I’ve worked on teams that use many repositories and teams that put everything into a giant monorepo. But no matter how much code we jam into git, there’s always something else on the outside.
Gradle’s includeBuild()
feature smashes multiple projects together into one. Recently I used it to pull an open source project into my team’s internal repo. Here’s how...
Syntax
I’m going to add Wire to an internal project called newswriter. I put an includeBuild()
block to the bottom of newswriter’s settings.gradle.kts
. (This also works with settings.gradle
Groovy syntax.)
// This is the regular stuff in settings.gradle.
include("service")
include("testing")
...
// This adds Wire to newswriter!
includeBuild("/Users/jwilson/Projects/wire/wire-library") {
dependencySubstitution {
substitute(module("com.squareup.wire:wire-gradle-plugin"))
.with(project(":wire-gradle-plugin"))
substitute(module("com.squareup.wire:wire-runtime"))
.with(project(":wire-runtime"))
}
}
The string argument to includeBuild()
is the path to the Wire directory that contains its settings.gradle.kts
file.
The rest is a list of dependency substitutions. The module argument is a Maven coordinate without its version. The project argument is the Wire subproject that produces that artifact.
Unified IntelliJ Project
After pressing Gradle’s ‘Sync Elephant’ button IntelliJ adds Wire to the projects sidebar.
Navigating between the projects works perfectly. I can even refactor across projects and it works like a single project.

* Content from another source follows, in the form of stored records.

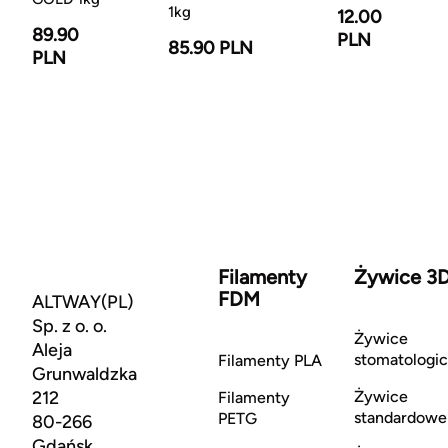
1kg
12.00
89.90
PLN
85.90 PLN
PLN
Filamenty
Żywice 3
FDM
ALTWAY(PL)
Sp. z o. o.
Żywice
Aleja
stomatologi
Filamenty PLA
Grunwaldzka
212
Żywice
Filamenty
standardowe
PETG
80-266
Gdańsk,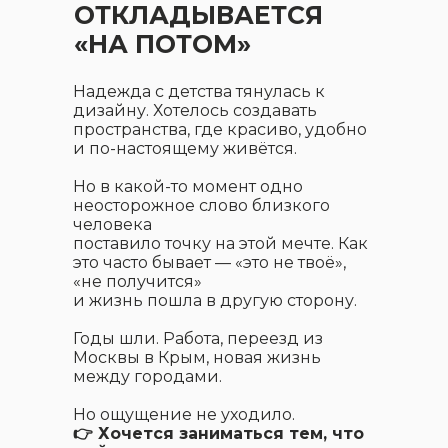
ОТКЛАДЫВАЕТСЯ
«НА ПОТОМ»
Надежда с детства тянулась к
дизайну. Хотелось создавать
пространства, где красиво, удобно
и по-настоящему живётся.
Но в какой-то момент одно
неосторожное слово близкого
человека
поставило точку на этой мечте. Как
это часто бывает — «это не твоё»,
«не получится»
и жизнь пошла в другую сторону.
Годы шли. Работа, переезд из
Москвы в Крым, новая жизнь
между городами.
Но ощущение не уходило.
👉 Хочется заниматься тем, что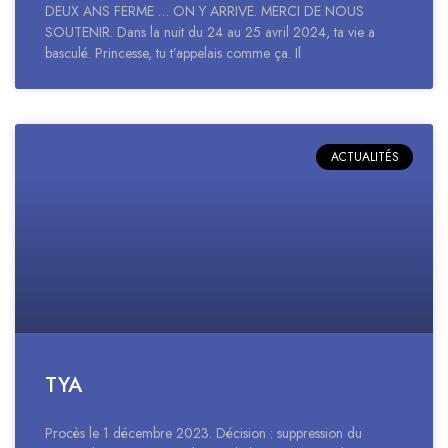
DEUX ANS FERME … ON Y ARRIVE. MERCI DE NOUS
SOUTENIR. Dans la nuit du 24 au 25 avril 2024, ta vie a
basculé. Princesse, tu t’appelais comme ça. Il
ACTUALITÉS
TYA
Procès le 1 décembre 2023. Décision : suppression du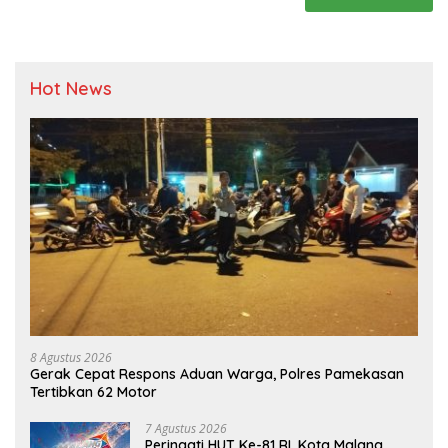
Hot News
8 Agustus 2026
Gerak Cepat Respons Aduan Warga, Polres Pamekasan
Tertibkan 62 Motor
7 Agustus 2026
Peringati HUT Ke-81 RI, Kota Malang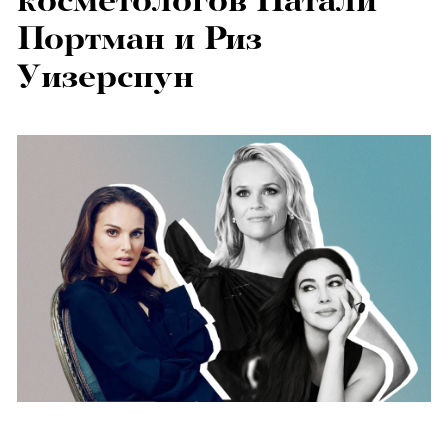
косметологов Натали
Портман и Риз
Уизерспун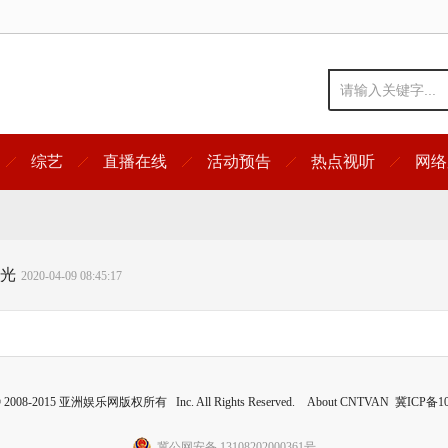
综艺
直播在线
活动预告
热点视听
网络
光
2020-04-09 08:45:17
 © 2008-2015 亚洲娱乐网版权所有 Inc. All Rights Reserved. About CNTVAN
冀ICP备10
冀公网安备 13108202000361号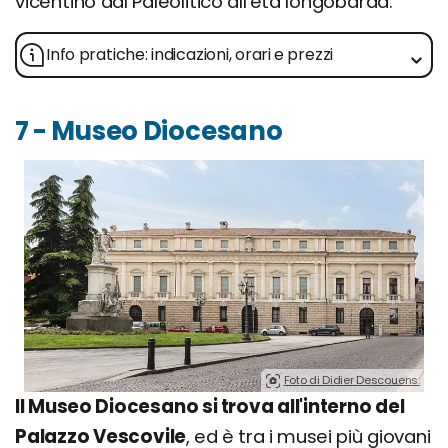
vicentino dal Paleolitico all'età longobarda.
Info pratiche: indicazioni, orari e prezzi
7 - Museo Diocesano
Foto di Didier Descouens.
Il Museo Diocesano si trova all'interno del
Palazzo Vescovile
, ed è tra i musei più giovani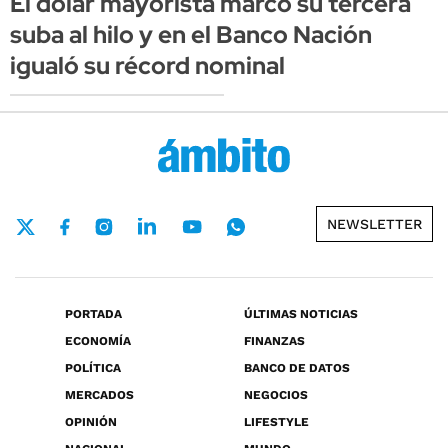
El dólar mayorista marcó su tercera
suba al hilo y en el Banco Nación
igualó su récord nominal
NEWSLETTER
PORTADA
ÚLTIMAS NOTICIAS
ECONOMÍA
FINANZAS
POLÍTICA
BANCO DE DATOS
MERCADOS
NEGOCIOS
OPINIÓN
LIFESTYLE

If I change some behavior in Wire, when I run newswriter’s tests it uses the changed code. This is super handy for debugging! It’s also nice to develop open source features in the application where they’re used.
Plugins Too
Investigating Gradle plugin problems isn’t fun. To make it easier, I use includeBuild()
to include the plugin and then debug the build! With this I can step through the plugin code to figure out what’s going on.
If there’s a plugin bug? I can fix it, re-run the build, and confirm that my fix works!
Avoiding Git Mistakes
It’s annoying to have local edits to settings.gradle.kts
that shouldn’t get checked in. To avoid that problem I add this to the bottom of my settings.gradle.kts
files.
val localSettings = file("local.settings.gradle.kts")
if (localSettings.exists()) {
apply(from = localSettings)
}
That goes with this line in my .gitignore
:
local.settings.gradle.kts
With these changes I put my includeBuild()
thing in a file that Git won’t track.
Custom Working Sets
In this example I combined an internal project with an open source one. It also works to combine multiple open source projects, multiple internal projects, or combinations thereof.
The gotcha? All the projects gotta use Gradle. That’s fine with me.